Pamela’s paintings spark the imagination with their engaging animals, children, and whimsical creations. “I’ve always used my imagination. I would often be on my own [growing up] and I would make up my own stories and games and paint.” A sequence in the movie Mary Poppins has the characters jump into a painting. Pamela says, “I want people to feel like they could jump into the picture and the world they’ve created. Maybe, if they’re adults, it will take them back to their childhood.”

However, painting was not the beginning of this creativity. She began dancing when she was seven, attending a professional theatre arts school in England. After finishing there, her first job (at 17) was in a cabaret show in Monte Carlo. “It was so exciting. They really looked after us.” Due to their age the young dancers had to be interviewed every three months at the British Embassy in Cannes to make sure they were well taken care of well. “We danced in front of Princess Grace. We met a lot of European stars.”

When she joined the Bluebell Girls to perform in Las Vegas in November 1974, the MGM Grand Hotel was still under construction. “It was just thrilling at that age; I was just 18. I was there for 2 1⁄2 years. We met so many stars there.” She got many autographs for her niece including those of Michael Jackson and Donnie Osmond. She also gave her niece a white scarf that Elvis had thrown into the audience. “She’s still got it.”

At 20 she returned to England and became a dancer on the television show, “The Musical Time Machine” as one of the Young Generation Dancers. A choreographer with whom she worked is Nigel Lythgoe, who is a producer of “American Idol” and a judge on “So You Think You Can Dance.” Additionally, she appeared on the humorous “Benny Hill Show” as one of the “Naughty Nurses.”

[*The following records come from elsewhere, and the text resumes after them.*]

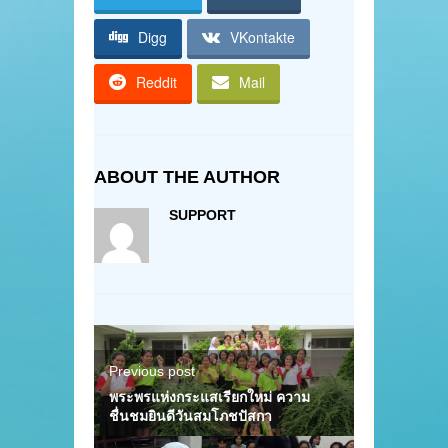
Digg
VKontakte
Reddit
Mail
ABOUT THE AUTHOR
SUPPORT
Previous post
พระพรแห่งกระแสเรียกใหม่ ความ
ชื่นชมยินดีวันสมโภชปัสกา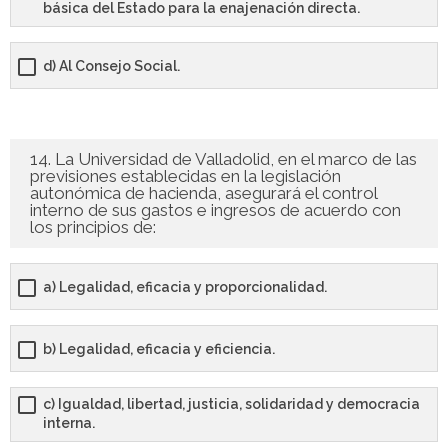
básica del Estado para la enajenación directa.
d) Al Consejo Social.
14. La Universidad de Valladolid, en el marco de las
previsiones establecidas en la legislación
autonómica de hacienda, asegurará el control
interno de sus gastos e ingresos de acuerdo con
los principios de:
a) Legalidad, eficacia y proporcionalidad.
b) Legalidad, eficacia y eficiencia.
c) Igualdad, libertad, justicia, solidaridad y democracia
interna.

Pamela also modeled. Each year the International Wool Secretariat in Australia would choose one model to represent her country, modeling its wool fashions. At 23 she was chosen as the British Wool Ambassadress. The schedule was rigorous and not always glamorous; after a day of changing outfits “backstage” (near the sheep) and modeling several shows a day, she could have an evening photo shoot.

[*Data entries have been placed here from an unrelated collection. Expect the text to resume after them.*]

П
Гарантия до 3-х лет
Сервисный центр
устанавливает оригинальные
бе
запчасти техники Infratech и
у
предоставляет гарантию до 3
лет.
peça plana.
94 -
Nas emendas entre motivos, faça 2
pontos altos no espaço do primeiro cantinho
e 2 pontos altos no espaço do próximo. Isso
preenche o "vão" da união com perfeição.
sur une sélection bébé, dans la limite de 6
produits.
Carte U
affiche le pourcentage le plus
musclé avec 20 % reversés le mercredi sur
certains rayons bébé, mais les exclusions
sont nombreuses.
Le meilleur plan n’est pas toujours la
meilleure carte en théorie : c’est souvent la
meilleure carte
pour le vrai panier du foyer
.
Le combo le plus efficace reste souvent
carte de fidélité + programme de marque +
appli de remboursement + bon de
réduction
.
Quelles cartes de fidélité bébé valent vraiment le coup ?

Then she went to China. “I was one of the first European models to go to China for the Wool Secretariat. What an amazing trip! Everyone rode bicycles. The billboards were painted. Every time our bus would stop everyone would crowd the bus and put their hands on your head for good luck. [She has red hair.] They were sweet, lovely people; they were so gentle. Some had never seen a camera before. The little children smiled for the camera.”

In Hong Kong she choreographed fashion shows and dubbed Chinese kung fu movies into English. “We would start at 10 or 11 o’clock at night and be playing 4 or 5 characters on a page. You had to do different voices. Chinese movies are shown in other parts of Asia whose second language is English.”

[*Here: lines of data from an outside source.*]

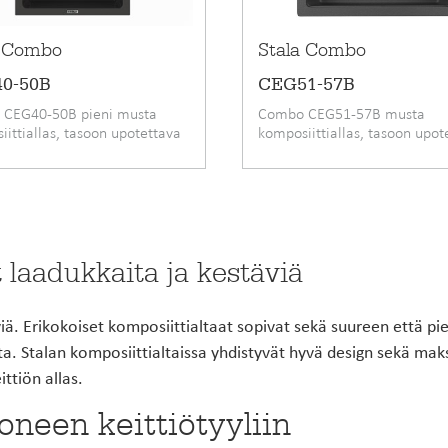
a Combo
Stala Combo
0-50B
CEG51-57B
CEG40-50B pieni musta
Combo CEG51-57B musta
ittiallas, tasoon upotettava
komposiittiallas, tasoon upot
t laadukkaita ja kestäviä
viä. Erikokoiset komposiittialtaat sopivat sekä suureen että pi
sta. Stalan komposiittialtaissa yhdistyvät hyvä design sekä mak
ttiön allas.
oneen keittiötyyliin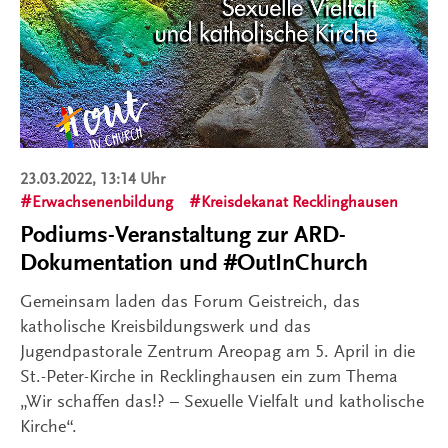
23.03.2022, 13:14 Uhr
Erwachsenenbildung
Kreisdekanat Recklinghausen
Podiums-Veranstaltung zur ARD-
Dokumentation und #OutInChurch
Gemeinsam laden das Forum Geistreich, das
katholische Kreisbildungswerk und das
Jugendpastorale Zentrum Areopag am 5. April in die
St.-Peter-Kirche in Recklinghausen ein zum Thema
„Wir schaffen das!? – Sexuelle Vielfalt und katholische
Kirche“.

She moved to Australia first to teach at a modeling school, but later became a children’s theatrical agent. “I absolutely loved it. It was one of my favorite jobs ever.” She sent one 15-year-old client for a one-episode role in a soap opera. “He got so much fan mail they wrote him into it.”

Pamela’s imagination never stops as she looks around at people and places. “Sometimes I’ll wake up in the middle of the night and think, ‘I hope I don’t forget that.'” Evaluating her art, she says, “I want people to be happy. I want to make them smile.”